Description Chester Knapp 2013-07-10 22:13:56 UTC
Created attachment 771875 [details]
abrt output (core dump)

Description of problem: rgmanager dumps core while starting up an HA MRG-M broker


Version-Release number of selected component (if applicable):
rgmanager-3.0.12.1-17.el6.x86_64

How reproducible:
Only once, so far


Steps to Reproduce:
1. Attempt to start MRG broker (e.g.  /usr/sbin/clusvcadm -e BR.0 -m hostname)
2.
3.

Actual results:
rgmanager crashes

Expected results:
rgmanager starts services normally

Additional info:
uname -a: 
Linux omhq1adf 2.6.32-220.7.1.el6.x86_64 #1 SMP Fri Feb 10 15:22:22 EST 2012 x86_64 x86_64 x86_64 GNU/Linux

Comment 2 Ryan McCabe 2013-07-12 19:50:31 UTC
Hopefully this is fixed by cluster.git commit 156a32063baa99fefdb445c68111b174dc06753e

Comment 3 Chester Knapp 2013-07-16 13:57:33 UTC
Created attachment 774266 [details]
abrt output

Comment 4 Chester Knapp 2013-07-16 13:58:52 UTC
Created attachment 774281 [details]
another abrt core dump

I've added two additional core dumps after seeing this behavior repeated. Consider upping the frequency of the defect.

Comment 5 Ryan McCabe 2013-07-16 15:21:20 UTC
Are you able to try a test package with a proposed fix?

Comment 6 Chester Knapp 2013-07-16 16:43:44 UTC
I'll contact the customer to determine if this is feasible. Although, I don't have a reliable reproducer either way. rgmanager has cored 5 times out of several hundred over the last week, so it is still intermittent at best.

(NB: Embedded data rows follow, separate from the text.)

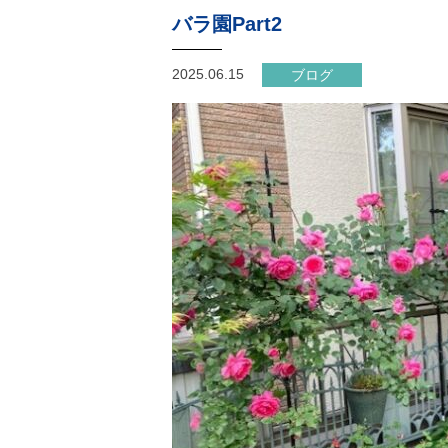
バラ園Part2
2025.06.15
ブログ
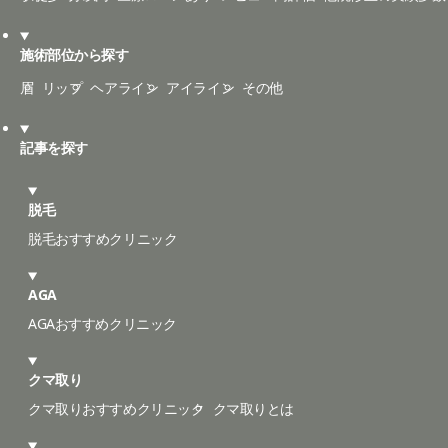
施術部位から探す
眉
リップ
ヘアライン
アイライン
その他
記事を探す
脱毛
脱毛おすすめクリニック
AGA
AGAおすすめクリニック
クマ取り
クマ取りおすすめクリニック
クマ取りとは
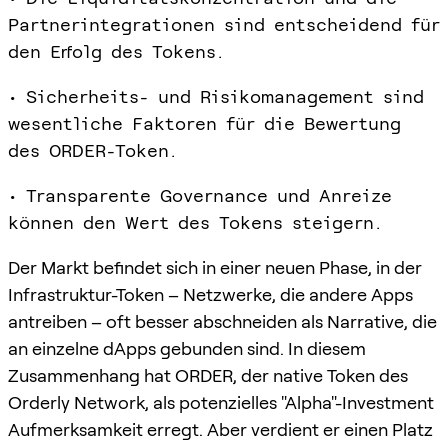
Partnerintegrationen sind entscheidend für
den Erfolg des Tokens.
• Sicherheits- und Risikomanagement sind
wesentliche Faktoren für die Bewertung
des ORDER-Token.
• Transparente Governance und Anreize
können den Wert des Tokens steigern.
Der Markt befindet sich in einer neuen Phase, in der
Infrastruktur-Token – Netzwerke, die andere Apps
antreiben – oft besser abschneiden als Narrative, die
an einzelne dApps gebunden sind. In diesem
Zusammenhang hat ORDER, der native Token des
Orderly Network, als potenzielles "Alpha"-Investment
Aufmerksamkeit erregt. Aber verdient er einen Platz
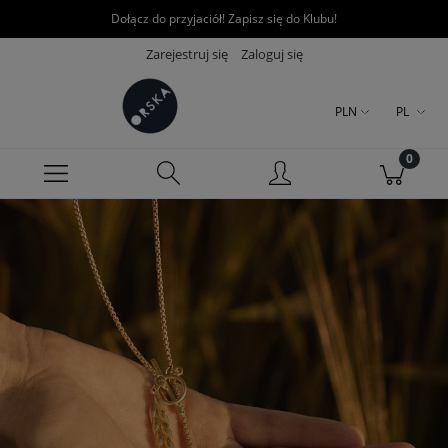
Dołącz do przyjaciół! Zapisz się do Klubu!
Zarejestruj się
Zaloguj się
PLN
PL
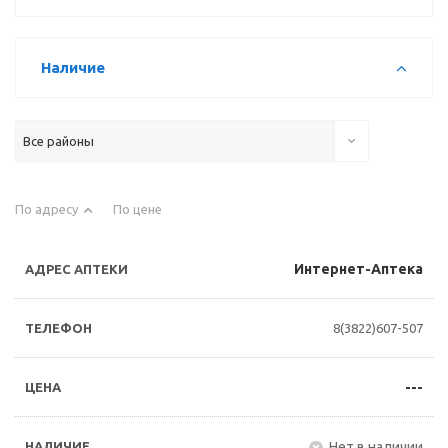
Наличие
Все районы
По адресу
По цене
Интернет-Аптека
8(3822)607-507
---
Нет в наличии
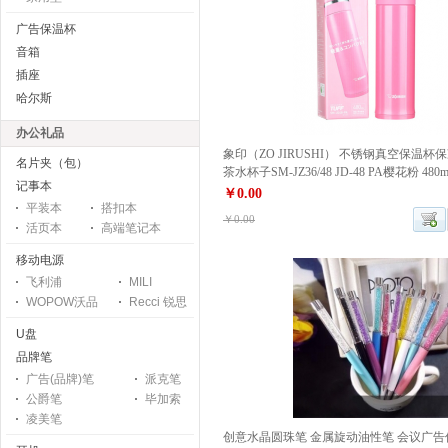
广告保温杯
音箱
插座
哈尔斯
办公礼品
象印（ZO JIRUSHI） 不锈钢真空保温
名片夹（包）
茶水杯子SM-JZ36/48 JD-48 PA樱花粉 480m
记事本
￥0.00
平装本
搭扣本
￥0.00
活页本
高端笔记本
移动电源
飞利浦
MILI
WOPOW沃品
Recci 锐思
U盘
品牌笔
广告(品牌)笔
派克笔
公爵笔
毕加索
凌美笔
创意水晶圆珠笔 金属旋动油性笔 会议广告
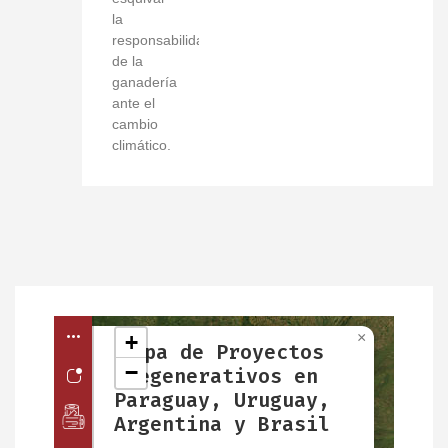
la
responsabilidad
de la
ganadería
ante el
cambio
climático.
¿Qué
empresas
y
organizaciones
están
detrás
de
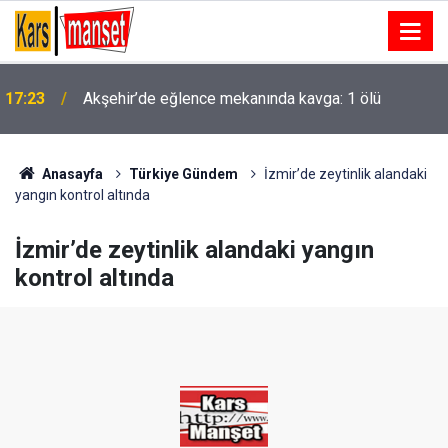
17:23
Akşehir’de eğlence mekanında kavga: 1 ölü
17:22
MHP Yunusemre’de yeni başkan Ali Özkan oldu
Anasayfa
Türkiye Gündem
İzmir’de zeytinlik alandaki
yangın kontrol altında
İzmir’de zeytinlik alandaki yangın
kontrol altında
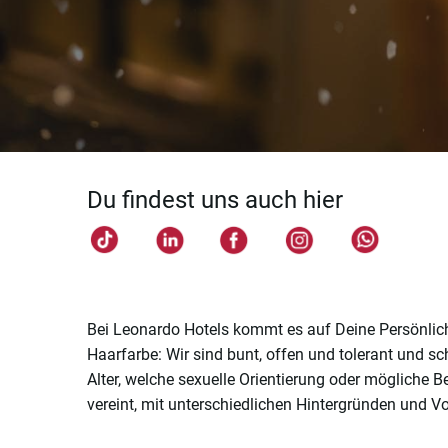
Du findest uns auch hier
Bei Leonardo Hotels kommt es auf Deine Persönlichk
Haarfarbe: Wir sind bunt, offen und tolerant und s
Alter, welche sexuelle Orientierung oder mögliche
vereint, mit unterschiedlichen Hintergründen und Vo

Comment 7 Chester Knapp 2013-07-16 16:44:54 UTC
(In reply to Ryan McCabe from comment #5)
> Are you able to try a test package with a proposed fix?

Yes, the customer is agreeable. We'll try out the test package you provide.

Comment 8 Ryan McCabe 2013-07-17 15:22:34 UTC
(In reply to Chester Knapp from comment #7)
> (In reply to Ryan McCabe from comment #5)
> > Are you able to try a test package with a proposed fix?
> 
> Yes, the customer is agreeable. We'll try out the test package you provide.

You can grab the build from https://brewweb.devel.redhat.com/buildinfo?buildID=282334

Let me know how it goes.


Thanks for testing!

Comment 11 Chester Knapp 2013-08-27 15:15:16 UTC
Customer opted not to use the test package.

Comment 16 errata-xmlrpc 2013-11-21 10:56:10 UTC
Since the problem described in this bug report should be
resolved in a recent advisory, it has been closed with a
resolution of ERRATA.

For information on the advisory, and where to find the updated
files, follow the link below.

If the solution does not work for you, open a new bug report.

http://rhn.redhat.com/errata/RHBA-2013-1600.html